Imagine the scene if you will:
A 28 year old man in his underpants is running down a dark beech before dawn shouting garbled phrases from a smattering of European languages.
"Mi passporto por favore!"
"Perdu mon sack!"
Suffice to say it was not a great way to start the day.
The previous evening our protagonist had left the Ligurian hills behind and began passing endless miles of private beaches (a horrible Italian phenomena) cluttered with sun lounges.
Just south of Viareggio he left the road and entered a coastal nature reserve called Parco di Migliarino famed for its dunes where Tony Blair is said to have once holidayed. Cycling along a dirt track in the early evening heat he decided to cross the dunes to the beach. All but deserted he decided this place was grand and after a swim put down roots and made camp.
All was good with the world as the sun set and excited anticipation of seeing the cream of Tuscany: Pisa, Lucca, Florence mingled to dreams.
Unfortunately the anonymous villain of our piece was set to destroy this idyll. Creeping along the beach before dawn he snuck up on the slumbering cyclist and snatched the barbag containing his whole world and which he had kept close to ward of just this sort of eventuality
Cruel fate allowed our hero to wake and notice the rogue take flight but did not grant him feet fleet enough to catch him.
Hence the increasingly desperate cries of our pant wearing pursuer as the sandy footprints he was chasing became less and less distinct. The righteous fury that had propelled him 3k down the beach evaporated as the sickening reality of what he had lost began to hit him in the pit of his stomach.
Right enough of this 3rd person nonsense. I think the lack of photos to break up this blog is starting to do funny things to my writing style. (such as it is.)
I was gutted, knackered and still a bit bleary eyed when I realised that one of the keys to my bikes lock was in the barbag. Moreover, what if the whole thing had been a distraction so his mates could go after the real prize - my bike?
3k back at a rather less impressive, but still tiring, pace and that fear at least was proved unfounded I also recovered the thief's shoe which had come off during his flight.
I proceeded to pack up what was left of my belongings, talked with a couple sleeping further down the beach who hearing my shouts realised they too had been robbed, and checked bins to see if any of my stuff had been dumped.
As I did so I kept realising things which had been in the bag and were now gone forever.
Wallet with 200 euro newly withdrawn the day before
Phone with irreplaceable photographs of the cycle from Zurich, my contact numbers and downloaded apps/maps etc.
Suffice the say the air around me turned blue repeatedly as each item lost was newly remembered. Under a dark cloud I slowly cycled back to Viareggio to find the polizia.
After being sent from one police station to another I finally found someone who would take my statement. Nodding sympathetically and giving me my police number he seemed less than impressed by my "evidencio," suggesting I put the manky plimsoll in the bin. My plan that we go back to the beach that night and do a sting operation was met equally unenthusiastically.
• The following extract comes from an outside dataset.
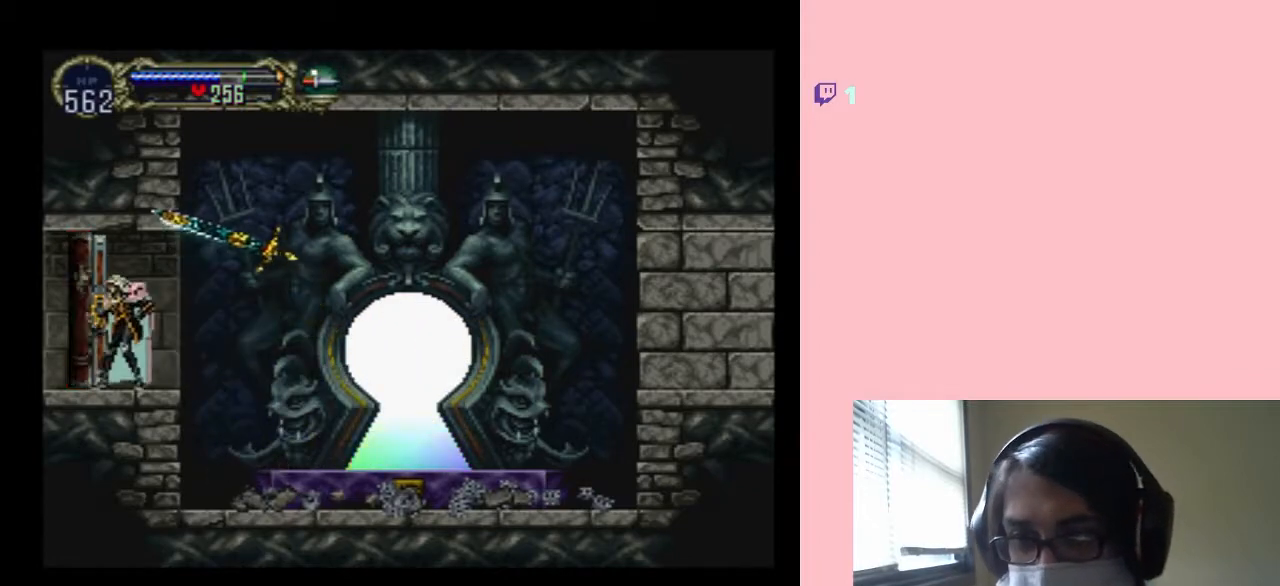
{"buttons": [], "left_stick": "center", "right_stick": "center", "events": [[433, "DPAD_LEFT", "up"]]}
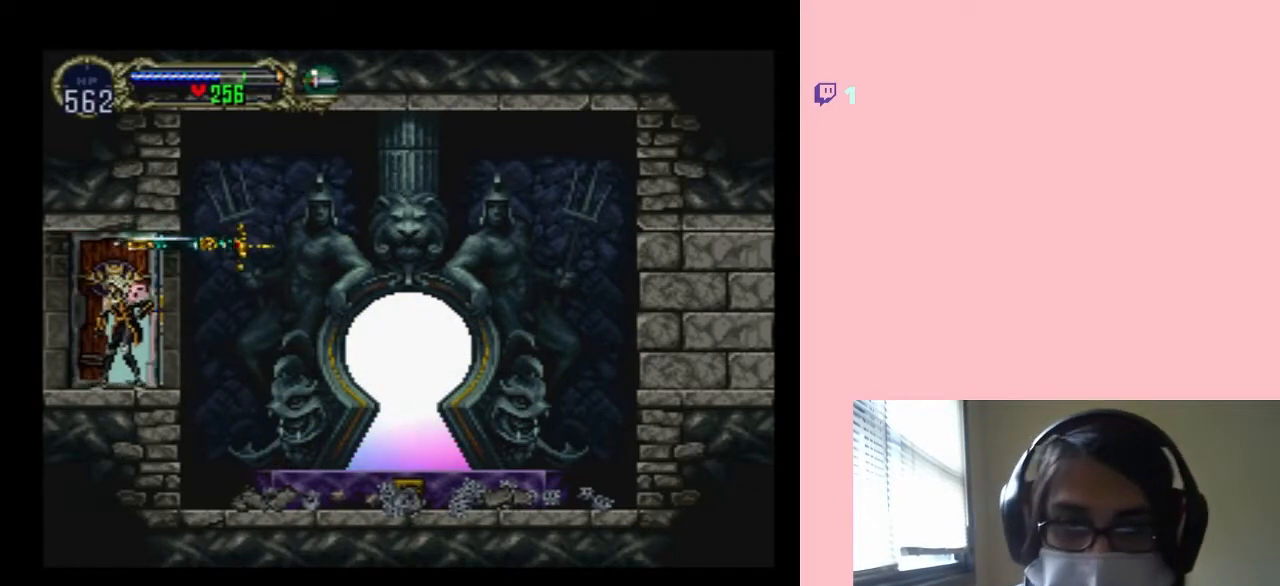
{"buttons": [], "left_stick": "center", "right_stick": "center", "events": []}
He seemed rather more concerned by whether the guy had been black and when I explained it was dark he nodded in ascent as if to say exactly. Sigh.
Ipod (with all the music I had added since university the Itunes it had been synced to lost in the mist of time.)
Realising that the police were unlikely to mount a daring retrieval operation I initial planned to contact home and have some money wired to me. After blagging the use of a computer I fired off an email home but that plan slowly disintegrated as I couldn't get back online.
The notebook I had been writing in since I'd set off from Hadrian's wall.
I had 10 euros in my pocket....
Cigarettes, rolling tobacco and lighter Goddammit I need a F$Đ&/%( cigarette!
...I immediately invested 6 euros in some tobbacco and skins.
I had 4 euros in my pocket. I also still had the bike, my clothes and camping equipment and some small amount of food principally cous-cous.
I had been heading south to Allerona near Orvieto to meet family so I resolved to continue doing just that.
Going fast I figured I could be there in three to four days and had just enough food to last me uncomfortably for the trip. It sure beat sitting around in Viareggio, baking in the heat and and hoping the police would come through. (ha!)
Kindle, with all the books for my trip. I don't even remember the page I was on!
Time to get out of dodge.
Maps and compass
Realising my navigationally disadvantaged position I borrowed a scrap of paper and scrawled down the name of towns and villages along the way from a map of Italy on the side of the closed tourist information booth. I'd just follow the damn signs to Allerona!
Glasses and prescription sunglasses
Fine I'll squint at the damn signs to Allerona.
Fine, I'll squint and burn. Damn you thief, damn you Viarreggio, damn you world. Onwards!
All roads lead to Rome right? And Allerona's near to Rome?